Disruption of hepatocyte Sialylation drives a T cell-dependent pro-inflammatory immune tone

• Published in: Glycoconjugate journal Vol. 37; no. 3; pp. 395 - 407
• Main Authors: Oswald, Douglas M., Zhou, Julie Y., Jones, Mark B., Cobb, Brian A.
• Format: Journal Article
• Language: English
• Published: New York Springer US 01.06.2020; Springer Nature B.V
• Subjects: Acids; Anergy; Asthma; Biochemistry; Biomedical and Life Sciences; Catalysis; CD22 antigen; Cell interactions; Effector cells; Experimental allergic encephalomyelitis; Fatty liver; Homeostasis; Immunological memory; Inflammation; Life Sciences; Liver; Liver diseases; Lymphocytes; Lymphocytes T; Macrophages; Memory cells; Morbidity; Myelin; Oligodendrocyte-myelin glycoprotein; Original Article; Pathology; Polysaccharides; Sialic acids; Spleen; ST6Gal1; Sialic acid; Glycobiology; Liver; T cell; EAE; IgG; Inflammation; Sialylation; Asthma; Macrophage
• ISSN: 0282-0080; 1573-4986; 1573-4986
• DOI: 10.1007/s10719-020-09918-y

Through the catalysis of α2,6-linked sialylation, the enzyme ST6Gal1 is thought to play key roles in immune cell communication and homeostasis. Of particular importance, glycans with terminal α2,6-sialic acids are known to negatively regulate B cell receptor signaling and are associated with an immunosuppressive tumor microenvironment that promotes T cell anergy, suggesting that α2,6-sialic acids are a key immune inhibitory signal. Consistent with this model, mice harboring a hepatocyte-specific ablation of ST6Gal1 (H-cKO) develop a progressive and severe non-alcoholic fatty liver disease characterized by steatohepatitis. Using this H-cKO mouse, we have further discovered that loss of hepatocyte α2,6-sialylation not only increases the inflammatory state of the local tissue microenvironment, but also systemic T cell-dependent immune responses.
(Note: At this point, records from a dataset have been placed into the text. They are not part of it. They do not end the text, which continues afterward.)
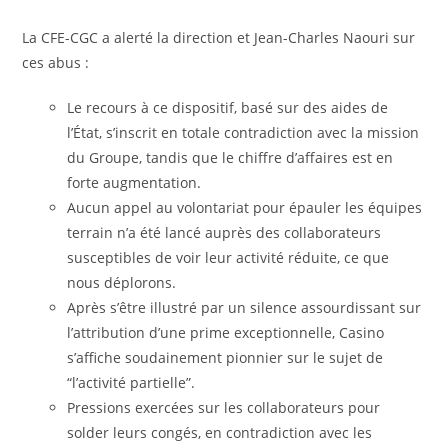
La CFE-CGC a alerté la direction et Jean-Charles Naouri sur
ces abus :
Le recours à ce dispositif, basé sur des aides de
l’État, s’inscrit en totale contradiction avec la mission
du Groupe, tandis que le chiffre d’affaires est en
forte augmentation.
Aucun appel au volontariat pour épauler les équipes
terrain n’a été lancé auprès des collaborateurs
susceptibles de voir leur activité réduite, ce que
nous déplorons.
Après s’être illustré par un silence assourdissant sur
l’attribution d’une prime exceptionnelle, Casino
s’affiche soudainement pionnier sur le sujet de
“l’activité partielle”.
Pressions exercées sur les collaborateurs pour
solder leurs congés, en contradiction avec les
H-cKO mice responded normally to innate and passively induced inflammation, but showed significantly increased morbidity in T cell-dependent house dust mite-antigen (HDM)-induced asthma and myelin oligodendrocyte glycoprotein (MOG) peptide-induced experimental autoimmune encephalomyelitis (EAE). We further discovered that H-cKO mice have a profound shift toward effector/memory T cells even among unchallenged mice, and that macrophages from both the liver and spleen expressed the inhibitory and α2,6-sialic acid-specific glycan binding molecule CD22. These findings align with previously reported pro-inflammatory changes in liver macrophages, and support a model in which the liver microenvironment sets a systemic immune tone that is regulated by tissue α2,6-sialylation and mediated by liver macrophages and systemic T cells.